Much like the delusions brought on by the tracker jackers, the wolf-like mutts act as a physical manifestation of guilt. The difference is that these wolf-like mutts are created by the Capital to remind the remaining tributes of their murderous deeds, while the tracker jackers simply allow for Katniss’s psyche to wreak havoc. These wolf-like mutts also act as a visual challenge. Katniss must keep her eyes on them to avoid their deadly grasps, but she also wishes to avoid gazing at a physical manifestation of those now deceased; the wolf-like mutts act “at once [as] the to-be-looked-at and not-to-be-looked-at” (Thomson 57). For a whole night, Katniss opts not to look at the wolf-like mutts as they shred the still-living body of a rival tribute. She claims, “the real nightmare is listening to Cato, moaning, begging, and finally just whimpering as the mutts work away at him” (Collins 339). Those in charge of the Hunger Games are trying to force Katniss’s hand: will she kill the mutilated tribute or attempt to deny the killer that the games have made her?
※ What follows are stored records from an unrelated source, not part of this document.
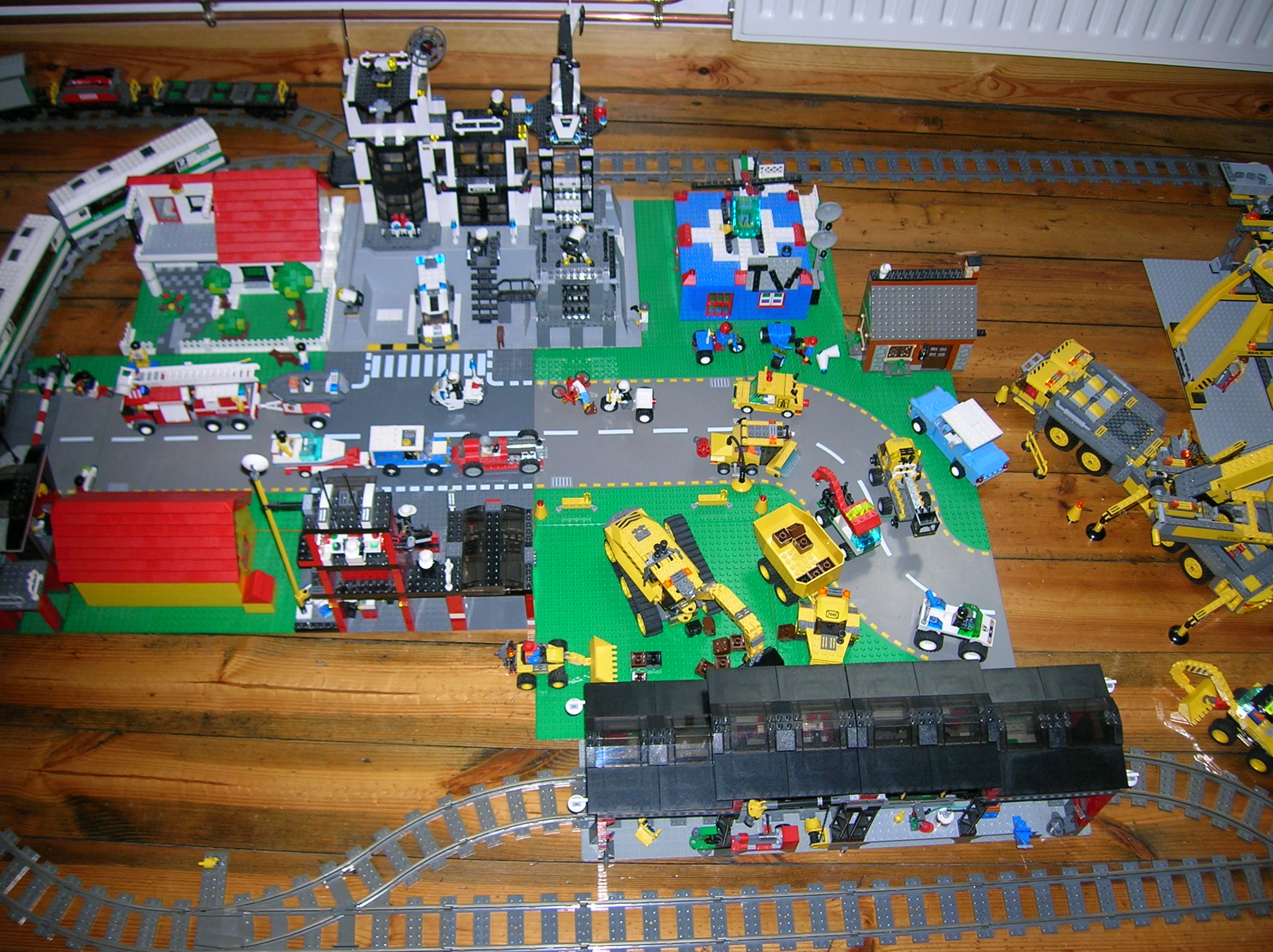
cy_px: 476
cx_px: 636
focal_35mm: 34
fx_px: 1249
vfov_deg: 41.7
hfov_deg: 54.0
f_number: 2.9
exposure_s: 1/60.1
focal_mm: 5.7
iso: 52
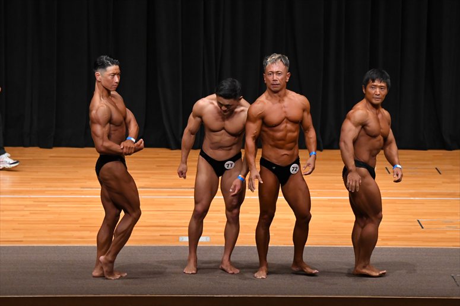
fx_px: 2580
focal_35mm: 202
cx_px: 230
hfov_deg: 10.2
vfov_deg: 6.8
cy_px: 153
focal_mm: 135
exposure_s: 1/400
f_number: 5.6
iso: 4000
It is as the sun rises on a new day that Katniss comes to terms with her identity within the Hunger Games: she is a killer. Katniss’s final kill within the games is a mercy kill as she ends the suffering of her once rival, the boy the wolf-like mutts have spent all night torturing (Collins 341). The wolf-like mutts might have been created to act as a physical reminder of everything Katniss does not wish to be, but, as the game draws to a close, these monsters act as a physical reminder of what Katniss still is: human. Despite the Capital’s attempts to destroy any shred of humanity within the tributes, Katniss is able to maintain her humanity and spare another human unnecessary suffering.
Monsters are typically considered creatures that thrive on fear and power and exist to torture and inflict pain. A similarity between the actions of monsters can be found in those who rule in the Capital of Panem. In order to manipulate and maintain their power, rulers within the Capital create mutts to punish and inflict pain upon the enemies of the Capital. These mutts find their homes in the Hunger Games as murderous creatures, but the mutts also cause an identity crisis for those left in their wake. When defining oneself in contrast to a monster, be that monster a mutt or the rulers of the Capital, the benevolence associated with humanity becomes a powerful part of one’s identity.
Works Cited
Collins, Suzanne. The Hunger Games. Scholastic Press, 2008.
Thomson, Rosemarie Garland. “The Politics of Staring: Visual Rhetorics of Disability in Popular Photography.” Disability Studies: Enabling the Humanities, edited by Snyder, L. Sharon, Brenda Jo Brueggemann, and Rosemarie Garland Thomson, Modern Language Association, 2002, pp. 56-75.